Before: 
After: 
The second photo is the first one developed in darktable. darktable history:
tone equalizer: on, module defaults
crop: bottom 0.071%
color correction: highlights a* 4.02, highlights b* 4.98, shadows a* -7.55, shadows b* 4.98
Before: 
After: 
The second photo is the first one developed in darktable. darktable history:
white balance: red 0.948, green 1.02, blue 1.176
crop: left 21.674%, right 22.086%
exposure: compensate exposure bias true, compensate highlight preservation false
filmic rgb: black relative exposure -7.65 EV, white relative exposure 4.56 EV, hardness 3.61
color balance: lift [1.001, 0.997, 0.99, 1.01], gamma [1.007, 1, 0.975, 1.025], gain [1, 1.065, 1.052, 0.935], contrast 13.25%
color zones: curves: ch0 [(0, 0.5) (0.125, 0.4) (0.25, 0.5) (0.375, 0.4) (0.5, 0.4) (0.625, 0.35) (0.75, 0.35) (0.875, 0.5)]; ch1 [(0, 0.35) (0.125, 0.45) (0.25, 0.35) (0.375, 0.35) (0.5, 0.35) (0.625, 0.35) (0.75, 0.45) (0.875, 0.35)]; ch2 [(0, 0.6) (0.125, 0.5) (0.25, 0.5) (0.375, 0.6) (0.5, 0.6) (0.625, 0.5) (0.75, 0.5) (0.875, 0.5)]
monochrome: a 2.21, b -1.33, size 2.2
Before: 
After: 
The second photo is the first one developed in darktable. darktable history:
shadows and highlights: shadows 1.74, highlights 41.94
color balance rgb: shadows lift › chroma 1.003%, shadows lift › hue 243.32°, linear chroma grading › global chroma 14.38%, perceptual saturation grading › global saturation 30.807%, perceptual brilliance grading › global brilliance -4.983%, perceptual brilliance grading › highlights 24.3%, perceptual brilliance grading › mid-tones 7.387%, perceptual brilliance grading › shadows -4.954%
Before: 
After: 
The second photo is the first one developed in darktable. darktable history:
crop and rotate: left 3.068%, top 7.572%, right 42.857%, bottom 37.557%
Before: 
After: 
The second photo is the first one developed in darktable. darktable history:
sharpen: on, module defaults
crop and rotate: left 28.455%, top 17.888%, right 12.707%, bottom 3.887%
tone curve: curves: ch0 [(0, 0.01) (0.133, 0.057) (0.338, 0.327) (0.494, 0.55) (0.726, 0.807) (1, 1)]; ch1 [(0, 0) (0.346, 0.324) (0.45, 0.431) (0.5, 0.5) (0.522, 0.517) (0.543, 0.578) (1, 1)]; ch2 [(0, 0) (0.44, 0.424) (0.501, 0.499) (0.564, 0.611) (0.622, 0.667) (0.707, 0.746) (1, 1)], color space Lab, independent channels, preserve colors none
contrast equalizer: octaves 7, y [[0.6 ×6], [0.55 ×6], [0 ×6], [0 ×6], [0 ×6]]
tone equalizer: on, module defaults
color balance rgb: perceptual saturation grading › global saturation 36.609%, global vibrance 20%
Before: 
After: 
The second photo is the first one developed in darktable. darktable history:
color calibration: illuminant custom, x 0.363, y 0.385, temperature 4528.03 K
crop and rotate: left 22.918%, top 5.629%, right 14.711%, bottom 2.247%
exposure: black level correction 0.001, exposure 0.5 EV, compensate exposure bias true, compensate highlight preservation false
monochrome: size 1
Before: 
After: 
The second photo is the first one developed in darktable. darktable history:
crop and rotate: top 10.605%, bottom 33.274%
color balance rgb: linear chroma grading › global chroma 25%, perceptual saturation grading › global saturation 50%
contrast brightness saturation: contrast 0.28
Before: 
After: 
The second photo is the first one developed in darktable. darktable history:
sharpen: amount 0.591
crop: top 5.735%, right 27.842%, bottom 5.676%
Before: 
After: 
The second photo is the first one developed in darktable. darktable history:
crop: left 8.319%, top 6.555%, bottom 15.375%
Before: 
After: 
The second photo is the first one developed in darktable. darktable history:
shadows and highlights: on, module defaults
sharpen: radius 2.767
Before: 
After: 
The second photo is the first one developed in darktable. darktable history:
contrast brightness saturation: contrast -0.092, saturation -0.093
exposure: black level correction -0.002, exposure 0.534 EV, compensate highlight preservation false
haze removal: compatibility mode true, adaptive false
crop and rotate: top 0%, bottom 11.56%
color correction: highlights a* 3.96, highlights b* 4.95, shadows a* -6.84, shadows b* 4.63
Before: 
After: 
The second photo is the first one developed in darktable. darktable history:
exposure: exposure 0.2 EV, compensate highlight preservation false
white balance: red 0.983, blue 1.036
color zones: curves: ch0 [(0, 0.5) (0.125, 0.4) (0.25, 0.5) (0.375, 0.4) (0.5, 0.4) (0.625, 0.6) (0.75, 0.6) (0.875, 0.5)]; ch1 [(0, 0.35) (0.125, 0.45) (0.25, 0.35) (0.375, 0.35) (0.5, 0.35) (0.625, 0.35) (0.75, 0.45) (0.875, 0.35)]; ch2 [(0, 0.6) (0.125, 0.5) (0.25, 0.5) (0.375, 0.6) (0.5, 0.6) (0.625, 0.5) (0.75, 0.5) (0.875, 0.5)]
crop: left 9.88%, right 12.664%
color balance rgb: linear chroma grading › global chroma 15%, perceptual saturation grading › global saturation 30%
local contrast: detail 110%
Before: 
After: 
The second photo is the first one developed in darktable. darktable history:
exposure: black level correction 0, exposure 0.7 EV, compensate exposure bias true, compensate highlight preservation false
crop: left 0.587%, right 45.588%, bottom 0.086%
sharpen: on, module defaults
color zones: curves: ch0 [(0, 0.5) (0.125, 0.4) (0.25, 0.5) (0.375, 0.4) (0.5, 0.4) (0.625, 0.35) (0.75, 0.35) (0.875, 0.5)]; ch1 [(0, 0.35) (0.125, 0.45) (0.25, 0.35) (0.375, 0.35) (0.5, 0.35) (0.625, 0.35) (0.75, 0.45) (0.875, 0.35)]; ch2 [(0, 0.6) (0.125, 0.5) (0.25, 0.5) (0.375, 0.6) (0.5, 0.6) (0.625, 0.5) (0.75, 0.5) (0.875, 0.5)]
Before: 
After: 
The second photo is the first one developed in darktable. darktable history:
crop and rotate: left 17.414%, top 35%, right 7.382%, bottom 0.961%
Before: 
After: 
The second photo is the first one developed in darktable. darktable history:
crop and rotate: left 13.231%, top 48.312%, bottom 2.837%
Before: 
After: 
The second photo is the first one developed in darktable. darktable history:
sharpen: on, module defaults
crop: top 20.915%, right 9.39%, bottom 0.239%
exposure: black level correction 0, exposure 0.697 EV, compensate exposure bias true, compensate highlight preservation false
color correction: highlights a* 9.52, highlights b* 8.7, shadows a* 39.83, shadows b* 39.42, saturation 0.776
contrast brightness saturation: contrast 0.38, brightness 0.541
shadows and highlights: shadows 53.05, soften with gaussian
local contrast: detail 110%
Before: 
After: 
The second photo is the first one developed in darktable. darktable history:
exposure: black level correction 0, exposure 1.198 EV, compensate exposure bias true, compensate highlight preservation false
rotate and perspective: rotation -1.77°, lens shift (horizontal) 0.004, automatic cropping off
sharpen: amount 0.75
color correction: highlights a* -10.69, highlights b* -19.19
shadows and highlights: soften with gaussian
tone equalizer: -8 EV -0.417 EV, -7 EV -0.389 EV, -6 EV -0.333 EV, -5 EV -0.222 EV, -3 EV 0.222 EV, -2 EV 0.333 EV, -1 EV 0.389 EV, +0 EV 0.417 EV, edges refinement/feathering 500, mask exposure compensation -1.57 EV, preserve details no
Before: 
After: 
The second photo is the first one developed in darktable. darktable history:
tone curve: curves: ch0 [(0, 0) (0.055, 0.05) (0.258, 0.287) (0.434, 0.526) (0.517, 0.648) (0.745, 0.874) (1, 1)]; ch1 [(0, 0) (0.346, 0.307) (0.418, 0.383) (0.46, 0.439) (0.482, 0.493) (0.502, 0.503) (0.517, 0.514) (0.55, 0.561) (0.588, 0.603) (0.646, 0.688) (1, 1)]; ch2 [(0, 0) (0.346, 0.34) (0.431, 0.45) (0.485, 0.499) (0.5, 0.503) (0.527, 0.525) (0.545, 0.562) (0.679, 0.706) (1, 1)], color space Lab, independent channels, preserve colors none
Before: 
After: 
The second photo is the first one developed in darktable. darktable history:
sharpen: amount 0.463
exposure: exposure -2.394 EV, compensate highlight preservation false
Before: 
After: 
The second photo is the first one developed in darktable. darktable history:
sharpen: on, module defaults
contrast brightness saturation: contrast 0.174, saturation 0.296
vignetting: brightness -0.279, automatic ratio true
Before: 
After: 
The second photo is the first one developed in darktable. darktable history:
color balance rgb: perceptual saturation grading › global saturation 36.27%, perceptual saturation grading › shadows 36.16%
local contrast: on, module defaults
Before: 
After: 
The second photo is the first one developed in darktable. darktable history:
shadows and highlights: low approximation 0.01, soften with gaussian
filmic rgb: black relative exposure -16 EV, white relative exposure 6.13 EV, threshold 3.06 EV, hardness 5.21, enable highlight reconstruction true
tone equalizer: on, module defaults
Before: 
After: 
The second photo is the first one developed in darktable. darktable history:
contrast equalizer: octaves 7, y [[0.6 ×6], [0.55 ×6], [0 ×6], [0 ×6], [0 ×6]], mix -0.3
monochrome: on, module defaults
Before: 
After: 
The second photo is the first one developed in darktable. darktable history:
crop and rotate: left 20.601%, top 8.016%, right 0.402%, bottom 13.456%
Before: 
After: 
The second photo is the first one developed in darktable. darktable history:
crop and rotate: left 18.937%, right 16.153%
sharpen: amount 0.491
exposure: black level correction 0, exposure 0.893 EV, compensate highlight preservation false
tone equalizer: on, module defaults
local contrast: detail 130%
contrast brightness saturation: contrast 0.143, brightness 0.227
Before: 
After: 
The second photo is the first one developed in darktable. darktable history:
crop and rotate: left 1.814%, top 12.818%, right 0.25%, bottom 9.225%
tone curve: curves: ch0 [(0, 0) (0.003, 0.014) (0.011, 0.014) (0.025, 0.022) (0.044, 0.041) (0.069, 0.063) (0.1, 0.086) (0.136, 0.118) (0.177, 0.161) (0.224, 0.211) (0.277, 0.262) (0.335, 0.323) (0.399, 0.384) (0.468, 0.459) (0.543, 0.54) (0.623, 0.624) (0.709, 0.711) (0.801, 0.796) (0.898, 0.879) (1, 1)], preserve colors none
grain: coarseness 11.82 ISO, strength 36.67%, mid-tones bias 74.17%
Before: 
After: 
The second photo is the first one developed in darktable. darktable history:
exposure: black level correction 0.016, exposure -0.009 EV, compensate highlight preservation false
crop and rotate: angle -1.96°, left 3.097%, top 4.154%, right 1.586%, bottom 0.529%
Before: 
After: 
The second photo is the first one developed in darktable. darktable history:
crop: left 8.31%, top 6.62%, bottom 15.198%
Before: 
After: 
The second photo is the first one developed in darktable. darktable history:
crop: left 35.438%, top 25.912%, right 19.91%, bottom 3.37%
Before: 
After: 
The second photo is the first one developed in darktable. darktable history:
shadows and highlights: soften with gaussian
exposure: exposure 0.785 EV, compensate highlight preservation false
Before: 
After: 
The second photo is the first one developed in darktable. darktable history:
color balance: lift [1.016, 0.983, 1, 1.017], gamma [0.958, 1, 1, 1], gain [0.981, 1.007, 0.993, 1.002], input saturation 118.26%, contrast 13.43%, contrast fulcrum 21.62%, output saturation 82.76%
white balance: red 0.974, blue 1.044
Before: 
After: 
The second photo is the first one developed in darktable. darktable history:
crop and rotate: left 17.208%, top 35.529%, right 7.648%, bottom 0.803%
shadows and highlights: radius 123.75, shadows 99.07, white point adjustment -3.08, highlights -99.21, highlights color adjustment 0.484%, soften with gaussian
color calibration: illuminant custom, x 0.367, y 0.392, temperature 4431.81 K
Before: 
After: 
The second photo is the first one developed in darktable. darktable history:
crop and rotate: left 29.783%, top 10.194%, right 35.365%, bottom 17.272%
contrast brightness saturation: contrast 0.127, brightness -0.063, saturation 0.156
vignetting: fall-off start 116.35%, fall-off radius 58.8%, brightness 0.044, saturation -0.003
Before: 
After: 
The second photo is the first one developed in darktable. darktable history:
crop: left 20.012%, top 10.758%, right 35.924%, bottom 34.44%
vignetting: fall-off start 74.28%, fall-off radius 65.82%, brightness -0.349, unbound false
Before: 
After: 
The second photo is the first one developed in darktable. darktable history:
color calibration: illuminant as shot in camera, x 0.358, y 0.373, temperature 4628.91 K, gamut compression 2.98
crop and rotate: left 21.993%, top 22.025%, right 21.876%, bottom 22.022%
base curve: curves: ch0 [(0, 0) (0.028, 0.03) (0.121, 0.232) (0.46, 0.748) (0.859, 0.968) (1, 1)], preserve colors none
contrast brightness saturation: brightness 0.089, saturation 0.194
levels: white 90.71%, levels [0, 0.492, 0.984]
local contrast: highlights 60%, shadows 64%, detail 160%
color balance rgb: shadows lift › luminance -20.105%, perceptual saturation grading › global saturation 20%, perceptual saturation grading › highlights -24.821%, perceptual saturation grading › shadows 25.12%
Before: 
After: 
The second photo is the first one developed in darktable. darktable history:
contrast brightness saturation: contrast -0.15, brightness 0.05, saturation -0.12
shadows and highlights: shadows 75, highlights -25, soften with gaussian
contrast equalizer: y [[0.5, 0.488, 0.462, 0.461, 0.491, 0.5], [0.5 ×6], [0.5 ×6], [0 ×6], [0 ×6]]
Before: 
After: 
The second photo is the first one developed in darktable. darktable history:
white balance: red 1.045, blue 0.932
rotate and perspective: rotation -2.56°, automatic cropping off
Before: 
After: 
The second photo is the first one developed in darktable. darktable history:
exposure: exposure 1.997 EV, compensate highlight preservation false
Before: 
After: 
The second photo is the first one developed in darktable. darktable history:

============================================================

AIM OF THE EXERCISE
Turn the records from the start through the line containing "color correction: highlights a* 4.02, highlights", both ends included, into a two-column CSV with the columns input and edits. Give one row per record, with its text under input and its answer under edits, each in a single quoted field with line breaks replaced by spaces.

FINISHED ANSWER
input,edits
"Before: After: The second photo is the first one developed in darktable. darktable history:","tone equalizer: on, module defaults crop: bottom 0.071% color correction: highlights a* 4.02, highlights b* 4.98, shadows a* -7.55, shadows b* 4.98"